La noche trae la paz, el olvido de todas las obligaciones diarias, de posibles encuentros no deseados que durante el día no se hubieran podido evitar. La música y el humo son la compañía. Voy regulando las necesidades del cuerpo y de la mente, con café, con un cigarrillo, unas secas de fesa y luego otro cigarrillo, y si digo cigarrillo digo café y así las horas se pasan entre la escritura, la música, la máquina de humo.
No existe una luz que no quiero que exista. Eso trae paz, poder dominar las tinieblas, que siempre estuvieron ahí más allá donde termina la luz; y siempre estarán, son eternas, sin principio ni fin. Las tinieblas son siempre las mismas que de chico me hacían pensar que había alguien más ahí, en el cuarto. Miraba montañas de ropa acumulada e imaginaba caras, contornos de personas desconocidas que yacían silenciosas e inamovibles mientras yo acostado trataba de dormirme. Y cuando me convencía que era una montaña de ropa, e incluso, ropa reconocible, de todos los días, la segunda piel que uno se pone para salir a la calle, me dormía. Pero siempre primero tenía que ver al monstruo agitarse en lo negro y luego descubrir de qué estaba hecho.

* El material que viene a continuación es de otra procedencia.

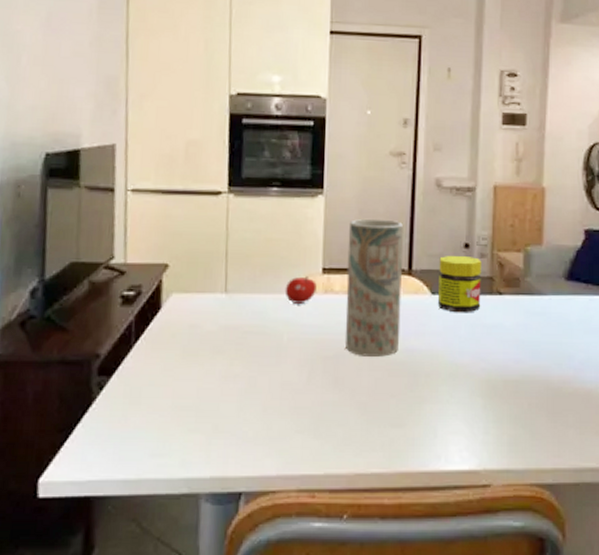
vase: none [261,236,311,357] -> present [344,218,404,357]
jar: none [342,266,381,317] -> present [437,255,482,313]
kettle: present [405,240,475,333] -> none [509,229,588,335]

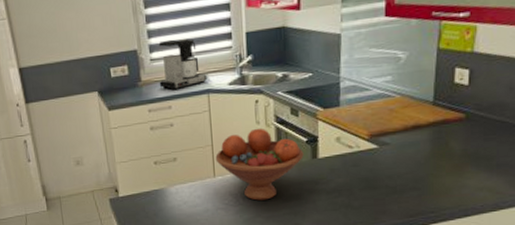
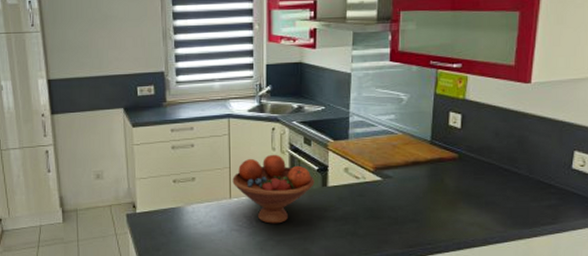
coffee maker: present [158,38,207,91] -> none [183,65,228,113]

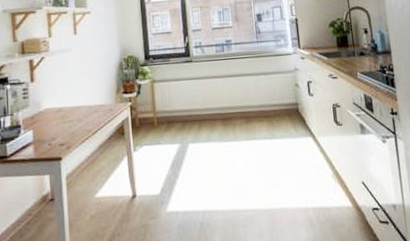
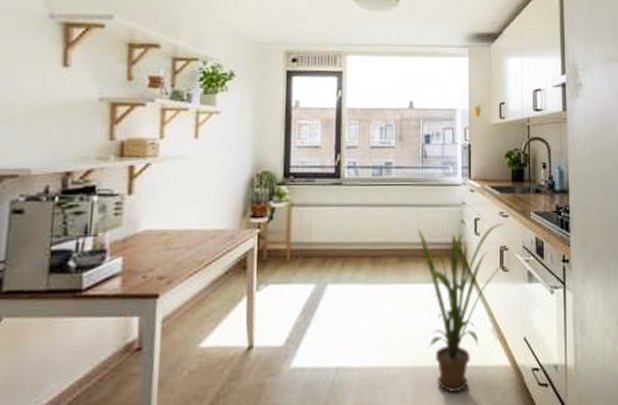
house plant: none [258,84,340,230] -> present [417,223,506,392]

Hoy hay un contorno de mi cuerpo escribiendo, sentado, con la cabeza metida en el cuaderno; la sombra de lo que soy se proyecta magnánimamente a lo largo de esta larga sala; es mi espalda, es esa curva similar a la de un gato por las malas posiciones que adopto en una silla, pero es una espalda descomunal, con un brazo y una cabeza igualmente apabullantes. Puedo divisar que el gigante de sombra tiene la cabeza metida en un cuaderno; escribe; entreteje las elucubraciones actuales.